Their agenda’s aim then is to achieve both concurrently: maximize the potential of the economy by taking policy steps on planning, tax policy, infrastructure, and devolution, to increase investment levels, allow successful cities and towns to grow, and to connect “left behind” places to local growth spots through good infrastructure. None of their ideas are crazy. Indeed, I would support the vast majority of them.
And yet, something bothered me about their narrative. In line with the current zeitgeist, they too discuss “places” and their potential, as if towns and cities are autonomous beings. My fear is this focus — shared by those who want to regenerate “left behind” areas — creates unrealistic expectations about what policies can achieve in a way that undermines a pro‐market agenda. Importantly, it warps what we should really care about: “left behind” people, not left behind places.
A people‐centred narrative recognises that just as firms fail in the face of changing consumer demands and global trends, so high streets, towns, cities, and even regions will shrink too. As Tim Leunig once said, coastal and river cities that developed and thrived in a heavy manufacturing, maritime nineteenth century world might not be best placed to flourish in a service sector era of air and rail.
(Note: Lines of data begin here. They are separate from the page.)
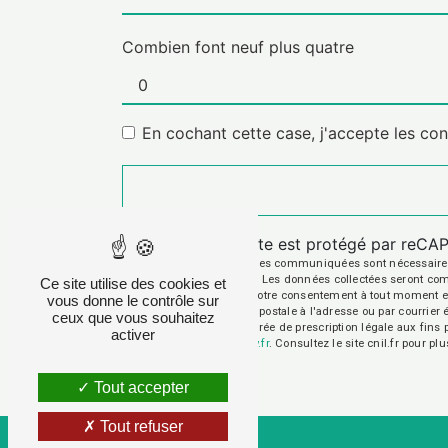
Combien font neuf plus quatre
En cochant cette case, j'accepte les con
Ce site est protégé par reC
** Les données personnelles communiquées sont nécessaires aux
répondre à votre message. Les données collectées seront commun
Ce site utilise des cookies et
d’opposition, de retrait de votre consentement à tout moment e
vous donne le contrôle sur
exercer ces droits par voie postale à l'adresse ou par courrie
ceux que vous souhaitez
contact puis pendant la durée de prescription légale aux fins 
activer
cette adresse:
Bloctel.gouv.fr
. Consultez le site cnil.fr pour pl
Tout accepter
Tout refuser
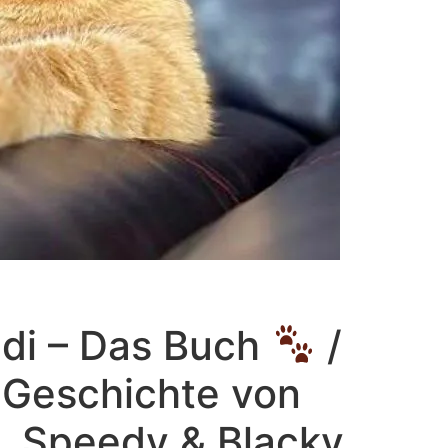
udi – Das Buch
/
 Geschichte von
i, Speedy & Blacky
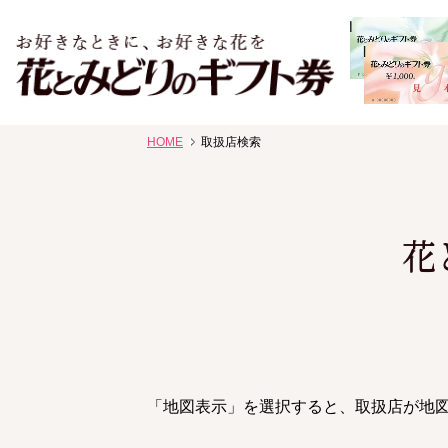
お祝い、お盆、新盆、お彼岸、喪中、お供え、見舞い、返事
HOME
取扱店検索
花、線香贈答におすすめのギフト
花
「地図表示」を選択すると、取扱店が地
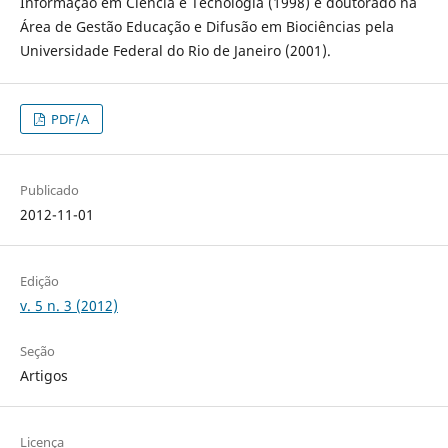
Informação em Ciência e Tecnologia (1998) e doutorado na
Área de Gestão Educação e Difusão em Biociências pela
Universidade Federal do Rio de Janeiro (2001).
PDF/A
Publicado
2012-11-01
Edição
v. 5 n. 3 (2012)
Seção
Artigos
Licença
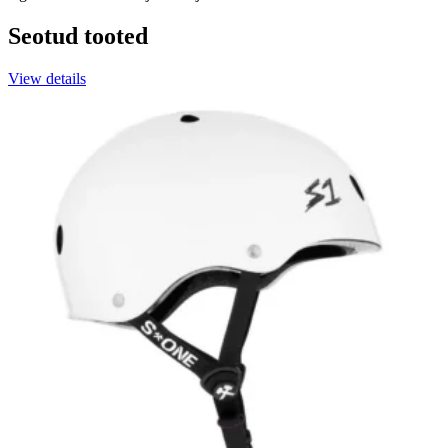
Seotud tooted
View details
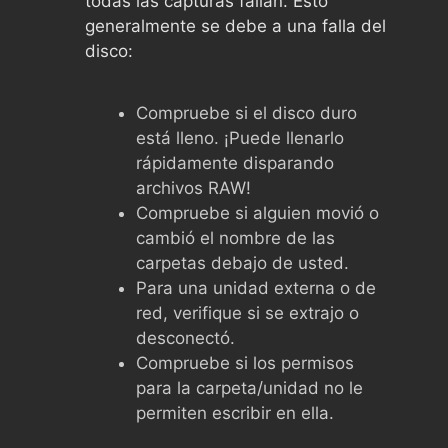
todas las capturas fallan. Esto
generalmente se debe a una falla del
disco:
Compruebe si el disco duro
está lleno. ¡Puede llenarlo
rápidamente disparando
archivos RAW!
Compruebe si alguien movió o
cambió el nombre de las
carpetas debajo de usted.
Para una unidad externa o de
red, verifique si se extrajo o
desconectó.
Compruebe si los permisos
para la carpeta/unidad no le
permiten escribir en ella.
A true pro‐market policy agenda would admit -and that’s ok. Or at least, it should be, provided we understand that raising growth and sharing prosperity requires adaptation, not regeneration. That means removing barriers for people either to move to new opportunities or have control to adapt their situations to ever‐changing circumstances. This might sound Tebbit‐like (“get on your bike”), but really it’s just saying policy must work with market signals, not against them.
Today though, interventions actively work in a sort of one‐two‐three punch against inclusive growth and adjustment. First, we constrain the growth of flourishing cities. Tight land use planning laws around London, Oxford, and Cambridge contribute to very high rents and house prices, and prevent these places benefiting from growing to obtain thicker agglomeration effects.
This contributes to the “left behind” scandal, but not in the way people imagine. When rents and house prices are higher in London and the South East and we subsidse home ownership or council housing elsewhere, it’s low productivity workers from poor regions that find it most difficult to move given housing cost differentials. As a result, they get locked into poorer cities and towns that would otherwise shrink further. That’s why Burnley, Hull and Stoke are the most egalitarian cities in the country, whereas prosperous London, Cambridge and Oxford are the most unequal, even as inequality between regions has intensified.
Having restricted people’s mobility through bad housing policy, we then impose one‐size‐fits‐all solutions and subsidies which dampen market signals further. National minimum wages, fiscal transfers, national pay bargaining, and more, might be designed to alleviate hardship, but they deter poorer regions from attracting new businesses and industries by trading on their market cost advantages. Then, to top that off, we compound the problem further by centralising tax and spending powers, preventing localities from prioritising their spending and revenue streams to their own economic needs.
Now, as it happens, Bowman and Westlake’s policy agenda is perfectly compatible with assisting “people” rather than “places,” precisely because it’s market‐based. They advocate planning liberalisation, a flexible right to buy, and stamp duty, all of which would improve labour mobility. They prioritise infrastructure spending based on benefit‐cost ratios, making investments more profitable with sensible tax changes, and devolving more transport power to regions and localities. All, again, will help facilitate areas adapting to changed economic conditions, rather than reviving Labour’s failed top‐down regeneration attempts.
But pitching this as a city and town agenda still risks creating the false impression that the net gains from “creative destruction” nevertheless can be achieved without the destruction, and that all places can thrive in the right policy environment.
One can understand why they framed it in this way. Their aim is to persuade the party and its MPs of their platform. Anti‐market commentators would call them fatalistic and “abandoning” places if they acknowledged the downside, as if facilitating more free choice amounts to design.
Successful past Tory economic narratives, though, willingly acknowledged hard truths. Deficit reduction entailed tough choices to curb spending. Thatcherism entailed making the case for letting inefficient industries fail. If a new Tory vision is serious about raising productivity growth and spreading opportunity for people, it will have to confront the inevitable market‐based adaptation for some places.